▶ BLOQUE DE TEXTO:
_ _ _ _

(1931 – 2024)
Todo retrato de un intelectual enfrenta al que lo realiza con un problema preliminar. ¿Se debe estudiar el hombre o la obra? Por expresarlo mejor, debemos indagar de él sus escritos, en sí, y eventualmente los escritos en que se apoyaban, o con los que dialogaban, es decir una historia de textos que sería lo único que debería interesarnos de un intelectual, o debemos incluir su trayectoria formativa, su cursus honorum académico e incluso su vida personal, que sería las que permitirían entender mejor tanto al intelectual como al hombre que está debajo o antes del intelectual?
Una segunda complicación adicional se presenta cuando se trata de una persona que hemos conocido y con la que hemos interactuado muchos años. Debemos basarnos de nuevo en lo que escribió y en lo que sobre él se escribió, o en nuestras experiencias trasmutadas en recuerdos, y por ende no siempre fiables. Entre esas opciones he decidido inclinarme por las segundas.

_ _ _ _

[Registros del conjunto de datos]
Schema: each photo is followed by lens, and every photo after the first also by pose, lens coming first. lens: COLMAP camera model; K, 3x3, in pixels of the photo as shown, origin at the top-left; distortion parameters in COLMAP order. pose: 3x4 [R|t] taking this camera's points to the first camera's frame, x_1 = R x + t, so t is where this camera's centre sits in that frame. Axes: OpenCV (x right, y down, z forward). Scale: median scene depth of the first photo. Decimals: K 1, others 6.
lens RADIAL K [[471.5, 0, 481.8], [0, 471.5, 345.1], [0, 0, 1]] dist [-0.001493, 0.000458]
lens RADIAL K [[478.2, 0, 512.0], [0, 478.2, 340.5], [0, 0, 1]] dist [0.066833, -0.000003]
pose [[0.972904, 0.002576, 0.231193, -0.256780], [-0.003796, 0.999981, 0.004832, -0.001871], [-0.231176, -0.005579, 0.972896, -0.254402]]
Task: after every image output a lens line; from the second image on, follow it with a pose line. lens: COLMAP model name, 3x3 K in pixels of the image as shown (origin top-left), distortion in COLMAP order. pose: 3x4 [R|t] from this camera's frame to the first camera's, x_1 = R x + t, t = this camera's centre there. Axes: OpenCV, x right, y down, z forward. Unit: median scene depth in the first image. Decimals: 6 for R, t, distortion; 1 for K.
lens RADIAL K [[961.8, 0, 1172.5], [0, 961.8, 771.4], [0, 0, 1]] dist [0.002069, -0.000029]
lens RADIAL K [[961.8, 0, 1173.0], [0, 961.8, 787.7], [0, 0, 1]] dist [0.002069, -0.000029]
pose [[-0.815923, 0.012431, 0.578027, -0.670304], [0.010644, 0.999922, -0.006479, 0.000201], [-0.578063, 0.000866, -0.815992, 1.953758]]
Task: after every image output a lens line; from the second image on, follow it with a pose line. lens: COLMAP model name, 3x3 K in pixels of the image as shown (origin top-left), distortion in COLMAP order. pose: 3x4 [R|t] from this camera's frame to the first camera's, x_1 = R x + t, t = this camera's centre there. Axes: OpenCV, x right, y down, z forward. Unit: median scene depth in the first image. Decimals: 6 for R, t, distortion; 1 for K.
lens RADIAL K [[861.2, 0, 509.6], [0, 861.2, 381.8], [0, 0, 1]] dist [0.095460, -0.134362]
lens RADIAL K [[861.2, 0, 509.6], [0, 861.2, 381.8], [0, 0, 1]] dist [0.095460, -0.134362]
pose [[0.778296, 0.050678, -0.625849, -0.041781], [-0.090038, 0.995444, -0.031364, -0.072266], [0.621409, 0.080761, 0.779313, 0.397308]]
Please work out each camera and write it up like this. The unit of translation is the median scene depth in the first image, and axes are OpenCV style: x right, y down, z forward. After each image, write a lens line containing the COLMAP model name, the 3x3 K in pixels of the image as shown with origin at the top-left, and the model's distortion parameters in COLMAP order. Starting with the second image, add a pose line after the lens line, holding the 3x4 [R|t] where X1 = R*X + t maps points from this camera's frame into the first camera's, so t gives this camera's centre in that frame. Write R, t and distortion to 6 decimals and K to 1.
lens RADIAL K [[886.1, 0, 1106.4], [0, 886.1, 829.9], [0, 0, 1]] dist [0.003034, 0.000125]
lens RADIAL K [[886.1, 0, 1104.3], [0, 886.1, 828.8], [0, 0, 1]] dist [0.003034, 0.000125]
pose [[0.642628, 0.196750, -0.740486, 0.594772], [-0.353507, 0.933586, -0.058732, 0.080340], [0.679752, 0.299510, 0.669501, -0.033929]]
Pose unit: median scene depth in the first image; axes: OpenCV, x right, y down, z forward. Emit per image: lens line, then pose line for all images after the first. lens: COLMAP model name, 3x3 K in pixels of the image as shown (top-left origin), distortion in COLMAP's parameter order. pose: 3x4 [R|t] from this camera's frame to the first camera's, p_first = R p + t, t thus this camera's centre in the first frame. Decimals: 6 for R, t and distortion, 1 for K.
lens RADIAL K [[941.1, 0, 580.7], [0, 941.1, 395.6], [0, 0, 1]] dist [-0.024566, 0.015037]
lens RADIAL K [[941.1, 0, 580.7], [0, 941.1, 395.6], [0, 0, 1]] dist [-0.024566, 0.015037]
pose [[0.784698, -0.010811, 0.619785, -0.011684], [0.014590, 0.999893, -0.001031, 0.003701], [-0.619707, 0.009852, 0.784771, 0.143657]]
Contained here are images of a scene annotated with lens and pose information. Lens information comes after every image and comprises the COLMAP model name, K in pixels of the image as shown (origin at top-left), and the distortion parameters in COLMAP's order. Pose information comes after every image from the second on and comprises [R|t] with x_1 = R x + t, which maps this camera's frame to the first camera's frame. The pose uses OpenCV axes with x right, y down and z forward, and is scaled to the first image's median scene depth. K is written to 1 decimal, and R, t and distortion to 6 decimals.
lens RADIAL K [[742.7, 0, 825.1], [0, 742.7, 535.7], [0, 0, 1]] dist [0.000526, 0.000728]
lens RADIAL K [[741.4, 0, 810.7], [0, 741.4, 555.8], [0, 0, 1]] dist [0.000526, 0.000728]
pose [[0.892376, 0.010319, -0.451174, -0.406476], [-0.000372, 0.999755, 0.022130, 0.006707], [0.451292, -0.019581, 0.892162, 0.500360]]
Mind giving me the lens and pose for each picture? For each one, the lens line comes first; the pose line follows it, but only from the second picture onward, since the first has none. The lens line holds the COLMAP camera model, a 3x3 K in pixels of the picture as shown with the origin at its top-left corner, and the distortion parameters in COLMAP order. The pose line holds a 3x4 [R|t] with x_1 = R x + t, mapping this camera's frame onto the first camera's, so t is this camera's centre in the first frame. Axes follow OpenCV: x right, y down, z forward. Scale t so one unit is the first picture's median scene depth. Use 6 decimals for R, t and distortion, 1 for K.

_ _ _ _

▶ ACTIVIDAD:
Responde brevemente las siguientes preguntas a partir del texto sobre el retrato de un intelectual.
(a) ¿Qué años aparecen entre paréntesis al comienzo del texto?
(b) ¿Qué pregunta plantea el texto como problema preliminar de todo retrato de un intelectual?
(c) Ante la segunda complicación, ¿por qué opción decide inclinarse quien escribe?

▶ EJERCICIO RESUELTO:
(a) 1931 y 2024.
(b) ¿Se debe estudiar el hombre o la obra?
(c) Por las experiencias trasmutadas en recuerdos.